-- Task statement --
Write out the records again, exactly, leaving none out.

-- Information given --
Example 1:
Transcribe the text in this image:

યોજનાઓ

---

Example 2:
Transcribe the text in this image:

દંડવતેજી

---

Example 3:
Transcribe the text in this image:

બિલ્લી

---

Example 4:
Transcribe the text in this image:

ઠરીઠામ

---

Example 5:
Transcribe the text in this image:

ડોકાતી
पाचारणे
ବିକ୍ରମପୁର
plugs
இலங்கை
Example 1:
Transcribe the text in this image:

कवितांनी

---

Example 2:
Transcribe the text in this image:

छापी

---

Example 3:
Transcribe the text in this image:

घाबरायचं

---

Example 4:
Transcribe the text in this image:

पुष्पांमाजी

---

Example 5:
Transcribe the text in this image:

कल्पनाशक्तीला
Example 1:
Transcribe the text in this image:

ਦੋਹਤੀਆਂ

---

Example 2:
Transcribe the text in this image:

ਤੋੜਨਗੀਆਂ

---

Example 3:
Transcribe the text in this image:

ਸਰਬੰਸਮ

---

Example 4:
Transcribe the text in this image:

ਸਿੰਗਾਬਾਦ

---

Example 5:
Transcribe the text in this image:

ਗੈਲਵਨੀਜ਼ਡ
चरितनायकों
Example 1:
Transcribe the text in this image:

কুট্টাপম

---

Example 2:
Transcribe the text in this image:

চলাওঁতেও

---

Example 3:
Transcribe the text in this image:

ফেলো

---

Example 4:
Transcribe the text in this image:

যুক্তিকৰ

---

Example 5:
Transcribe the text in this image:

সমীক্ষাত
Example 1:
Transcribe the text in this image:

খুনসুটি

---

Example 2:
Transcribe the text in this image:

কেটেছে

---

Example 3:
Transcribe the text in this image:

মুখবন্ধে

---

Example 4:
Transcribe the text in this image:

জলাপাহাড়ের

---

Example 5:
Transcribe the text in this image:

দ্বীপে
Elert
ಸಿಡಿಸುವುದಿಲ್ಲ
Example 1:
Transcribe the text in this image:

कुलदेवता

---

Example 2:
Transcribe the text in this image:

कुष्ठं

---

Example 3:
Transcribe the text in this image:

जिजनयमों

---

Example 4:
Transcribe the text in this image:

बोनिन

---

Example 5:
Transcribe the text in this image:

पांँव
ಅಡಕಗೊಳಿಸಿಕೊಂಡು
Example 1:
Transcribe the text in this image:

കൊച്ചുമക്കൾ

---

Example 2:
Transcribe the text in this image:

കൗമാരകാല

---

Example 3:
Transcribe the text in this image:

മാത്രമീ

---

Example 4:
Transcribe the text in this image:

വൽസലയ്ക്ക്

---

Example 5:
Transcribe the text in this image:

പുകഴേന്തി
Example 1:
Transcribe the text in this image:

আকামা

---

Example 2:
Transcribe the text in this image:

-- Exercise output --
Example 1:
Transcribe the text in this image:

યોજનાઓ

---

Example 2:
Transcribe the text in this image:

દંડવતેજી

---

Example 3:
Transcribe the text in this image:

બિલ્લી

---

Example 4:
Transcribe the text in this image:

ઠરીઠામ

---

Example 5:
Transcribe the text in this image:

ડોકાતી
पाचारणे
ବିକ୍ରମପୁର
plugs
இலங்கை
Example 1:
Transcribe the text in this image:

कवितांनी

---

Example 2:
Transcribe the text in this image:

छापी

---

Example 3:
Transcribe the text in this image:

घाबरायचं

---

Example 4:
Transcribe the text in this image:

पुष्पांमाजी

---

Example 5:
Transcribe the text in this image:

कल्पनाशक्तीला
Example 1:
Transcribe the text in this image:

ਦੋਹਤੀਆਂ

---

Example 2:
Transcribe the text in this image:

ਤੋੜਨਗੀਆਂ

---

Example 3:
Transcribe the text in this image:

ਸਰਬੰਸਮ

---

Example 4:
Transcribe the text in this image:

ਸਿੰਗਾਬਾਦ

---

Example 5:
Transcribe the text in this image:

ਗੈਲਵਨੀਜ਼ਡ
चरितनायकों
Example 1:
Transcribe the text in this image:

কুট্টাপম

---

Example 2:
Transcribe the text in this image:

চলাওঁতেও

---

Example 3:
Transcribe the text in this image:

ফেলো

---

Example 4:
Transcribe the text in this image:

যুক্তিকৰ

---

Example 5:
Transcribe the text in this image:

সমীক্ষাত
Example 1:
Transcribe the text in this image:

খুনসুটি

---

Example 2:
Transcribe the text in this image:

কেটেছে

---

Example 3:
Transcribe the text in this image:

মুখবন্ধে

---

Example 4:
Transcribe the text in this image:

জলাপাহাড়ের

---

Example 5:
Transcribe the text in this image:

দ্বীপে
Elert
ಸಿಡಿಸುವುದಿಲ್ಲ
Example 1:
Transcribe the text in this image:

कुलदेवता

---

Example 2:
Transcribe the text in this image:

कुष्ठं

---

Example 3:
Transcribe the text in this image:

जिजनयमों

---

Example 4:
Transcribe the text in this image:

बोनिन

---

Example 5:
Transcribe the text in this image:

पांँव
ಅಡಕಗೊಳಿಸಿಕೊಂಡು
Example 1:
Transcribe the text in this image:

കൊച്ചുമക്കൾ

---

Example 2:
Transcribe the text in this image:

കൗമാരകാല

---

Example 3:
Transcribe the text in this image:

മാത്രമീ

---

Example 4:
Transcribe the text in this image:

വൽസലയ്ക്ക്

---

Example 5:
Transcribe the text in this image:

പുകഴേന്തി
Example 1:
Transcribe the text in this image:

আকামা

---

Example 2:
Transcribe the text in this image:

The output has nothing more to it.